Note for traders: HUI is hitting the bounce target range, but economic data has improved the sector’s fundamentals.
Last week we got a double dose of gold sector fundamentals as ISM (manufacturing) and Payrolls both weakened in August. Today the ISM Services number is making quite a stir, greatly reducing chances for the Fed rate hike in September. After all that jawboning… go figure!
Seriously, it is working out just as initially projected. No meeting in August, but a lot of jawboning and the Jackson Hole event, fixated upon by the media. What are we left with? An economic bounce that is starting to flail and policy makers looking like all talk and no action (including Yellen’s “toolbox” comments about unconventional market supporting policy). In other words, the Fed is looking clownish talking out of all its orifices and that indicates a loss of respect, which indicates declining confidence, which is the biggest, most broad fundamental for gold.
I have noted that I am going to be a stronger holder of the precious metals with a resumption of the fundamental backdrop, which had been consolidating (but not breaking down) for many weeks and even months vs. some markets. Yet the counter cyclical ‘gold vs.’ indicators remained intact even as the indicators and the sector itself, hit support. Here is the still-intact ‘gold vs. stock markets’ multi-index chart as of September 2. It will look better after today’s close.
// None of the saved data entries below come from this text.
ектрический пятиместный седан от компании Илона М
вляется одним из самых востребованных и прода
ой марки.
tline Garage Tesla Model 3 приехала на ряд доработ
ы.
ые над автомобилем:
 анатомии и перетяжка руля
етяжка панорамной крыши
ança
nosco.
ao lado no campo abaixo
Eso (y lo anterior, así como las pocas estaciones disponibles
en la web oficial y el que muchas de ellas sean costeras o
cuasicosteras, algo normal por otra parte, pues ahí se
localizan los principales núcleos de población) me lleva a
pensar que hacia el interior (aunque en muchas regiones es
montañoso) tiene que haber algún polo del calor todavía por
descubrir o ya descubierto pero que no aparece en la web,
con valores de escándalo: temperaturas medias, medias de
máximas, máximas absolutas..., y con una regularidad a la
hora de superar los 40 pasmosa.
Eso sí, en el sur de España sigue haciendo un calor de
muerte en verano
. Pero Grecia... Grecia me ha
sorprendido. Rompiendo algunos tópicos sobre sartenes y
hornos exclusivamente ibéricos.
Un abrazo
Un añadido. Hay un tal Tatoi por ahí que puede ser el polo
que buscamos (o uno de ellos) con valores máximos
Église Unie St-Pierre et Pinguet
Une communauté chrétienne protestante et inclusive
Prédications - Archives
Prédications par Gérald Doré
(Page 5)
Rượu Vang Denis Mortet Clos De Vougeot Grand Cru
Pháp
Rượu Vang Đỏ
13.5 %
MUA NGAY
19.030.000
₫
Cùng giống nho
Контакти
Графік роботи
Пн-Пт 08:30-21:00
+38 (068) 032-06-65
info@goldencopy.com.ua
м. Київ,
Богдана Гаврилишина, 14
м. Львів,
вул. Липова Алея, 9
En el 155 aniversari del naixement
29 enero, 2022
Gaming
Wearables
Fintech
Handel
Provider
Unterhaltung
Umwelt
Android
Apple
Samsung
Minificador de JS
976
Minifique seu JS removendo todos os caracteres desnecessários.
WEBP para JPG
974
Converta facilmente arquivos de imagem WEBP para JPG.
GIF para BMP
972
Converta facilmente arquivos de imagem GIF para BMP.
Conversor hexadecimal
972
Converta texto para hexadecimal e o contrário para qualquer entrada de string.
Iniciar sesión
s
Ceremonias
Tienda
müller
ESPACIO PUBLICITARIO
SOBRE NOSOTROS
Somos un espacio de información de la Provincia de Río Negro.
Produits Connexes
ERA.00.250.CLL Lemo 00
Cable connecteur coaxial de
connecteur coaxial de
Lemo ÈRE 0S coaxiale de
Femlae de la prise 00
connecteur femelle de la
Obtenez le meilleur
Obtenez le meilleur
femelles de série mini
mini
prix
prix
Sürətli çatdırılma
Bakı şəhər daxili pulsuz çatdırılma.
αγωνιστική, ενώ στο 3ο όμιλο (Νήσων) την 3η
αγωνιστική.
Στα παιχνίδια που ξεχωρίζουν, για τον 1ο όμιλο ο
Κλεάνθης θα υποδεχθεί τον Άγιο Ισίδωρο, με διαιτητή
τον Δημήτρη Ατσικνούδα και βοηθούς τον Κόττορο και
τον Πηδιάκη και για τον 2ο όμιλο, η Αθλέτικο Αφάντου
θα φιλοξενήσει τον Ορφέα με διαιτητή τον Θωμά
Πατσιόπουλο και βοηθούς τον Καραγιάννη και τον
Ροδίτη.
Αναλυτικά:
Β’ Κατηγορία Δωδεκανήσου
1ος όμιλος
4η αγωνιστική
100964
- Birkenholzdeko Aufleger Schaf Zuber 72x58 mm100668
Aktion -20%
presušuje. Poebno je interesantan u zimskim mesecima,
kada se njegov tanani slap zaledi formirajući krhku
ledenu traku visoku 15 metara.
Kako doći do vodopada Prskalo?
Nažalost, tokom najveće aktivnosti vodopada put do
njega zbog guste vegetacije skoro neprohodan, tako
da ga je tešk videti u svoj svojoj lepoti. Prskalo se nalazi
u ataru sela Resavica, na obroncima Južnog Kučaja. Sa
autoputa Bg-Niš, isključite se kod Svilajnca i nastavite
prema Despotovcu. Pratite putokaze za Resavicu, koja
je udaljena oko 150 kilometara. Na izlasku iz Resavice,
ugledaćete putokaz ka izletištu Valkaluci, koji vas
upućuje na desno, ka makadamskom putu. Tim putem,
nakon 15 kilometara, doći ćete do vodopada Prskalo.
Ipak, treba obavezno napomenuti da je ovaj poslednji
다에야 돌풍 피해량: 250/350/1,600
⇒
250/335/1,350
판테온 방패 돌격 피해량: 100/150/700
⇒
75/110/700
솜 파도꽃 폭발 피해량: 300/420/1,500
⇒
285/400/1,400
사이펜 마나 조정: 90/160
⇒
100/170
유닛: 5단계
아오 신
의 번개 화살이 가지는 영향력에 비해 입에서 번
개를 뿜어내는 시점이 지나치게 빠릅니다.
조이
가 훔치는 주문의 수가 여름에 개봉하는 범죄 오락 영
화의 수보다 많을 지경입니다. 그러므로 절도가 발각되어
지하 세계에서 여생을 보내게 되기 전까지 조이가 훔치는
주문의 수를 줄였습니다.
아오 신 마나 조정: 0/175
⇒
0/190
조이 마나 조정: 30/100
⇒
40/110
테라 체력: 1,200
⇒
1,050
Remember, it is economic deceleration that sends the clowns into their little clown cars (to take inflationary actions). Inflate or die, if you will. But the gold sector goes first and best against economic deceleration and counter cyclical activity. ISM Services just put us one step closer to a failure of the economic bounce. They are having some trouble instigating an inflation problem, but I believe that still lay out ahead somewhere, as silver is still on its intermediate-term leadership to gold.